Medication adherence report reveals need for patient-specific interventions
NEW YORK Boehringer Ingelheim has done a major service to the industry with the release of this report. Closing the gap on patient compliance and adherence remains not only the best opportunity for retail pharmacy to grow the business at a time of waning big blockbuster drug introductions and continued pressure from generic competition, but also represents the best opportunity for this industry to “show what it’s got,” as the entire nation turn its attention to health reform.
Hundreds of billions of healthcare dollars are spent needlessly as a result of people not taking their medications as they are supposed to, to say nothing of the toll it’s taking on patient outcomes.
Reading between the lines here, one of the big reasons behind non-compliance could very well be the state of the economy. A public opinion poll of 1,025 adults conducted by the Kaiser Family Foundation in mid-July found that 49% of Americans are still taking cost-cutting measures when it comes to their healthcare: 33% are shifting to medicines available over-the-counter in favor of a doctor’s visit; 21% skipped a doctor-recommended medical test or treatment because of cost; and 15% cut prescription doses in half or skipped doses in an effort to stretch their medicines. And taking those kinds of cost-cutting measures — saving a co-pay today but risking an emergency room visit tomorrow — only helps to amplify the important role a pharmacist can play in helping their patients navigate cost-saving strategies in an effort to maintain/boost compliance.
“All of those things…are happening,” Ted Epperly, president of the American Academy of Family Physicians, told Drug Store News in the fall following a similar Kaiser survey, and its cutting deeper than just the working poor, he said.
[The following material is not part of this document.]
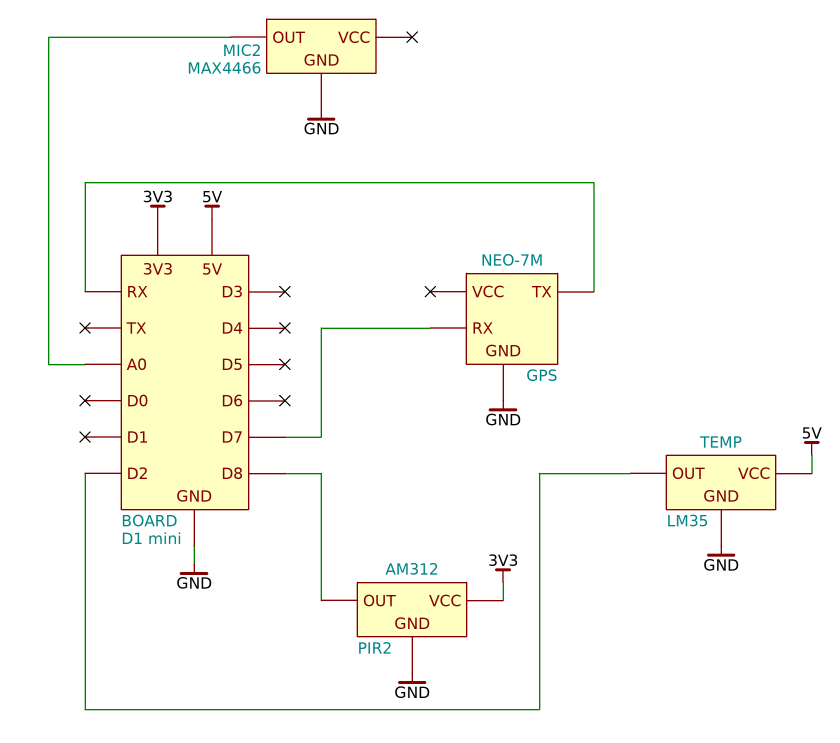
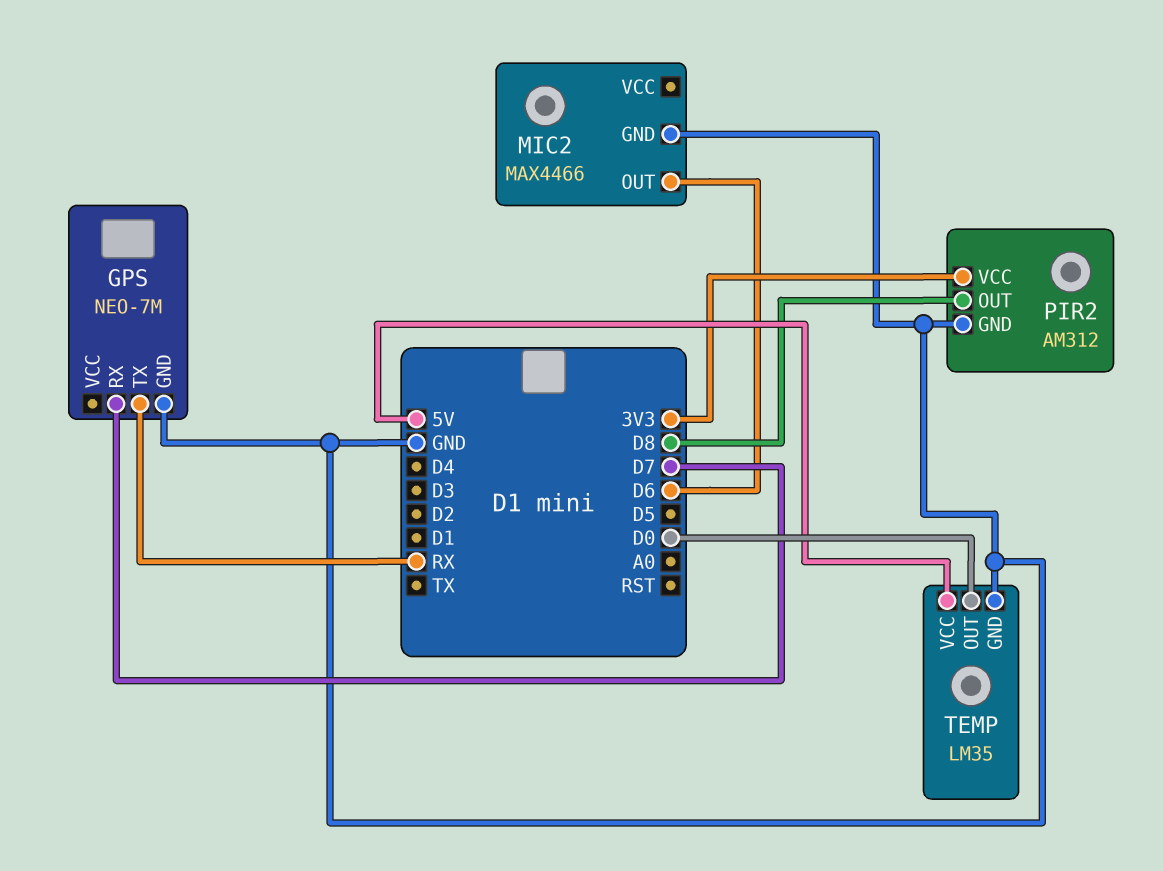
MIC2 pin OUT: A0 -> D6
TEMP pin OUT: D2 -> D0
Patients who would fall into lower- and middle-income status are making similar cost-cutting decisions.
Also already happening is that pharmacist interceding on the patient’s behalf to help mitigate prescription-drug costs. “We’ve found that physicians were particularly receptive to calling on a patient’s behalf and giving suggestions on how that patient could save money, especially if it was a matter of a patient either not taking that medication at all or taking something [else] to address their condition,” Douglas Hoey, SVP and COO for the National Community Pharmacy Association, told Drug Store News this past fall.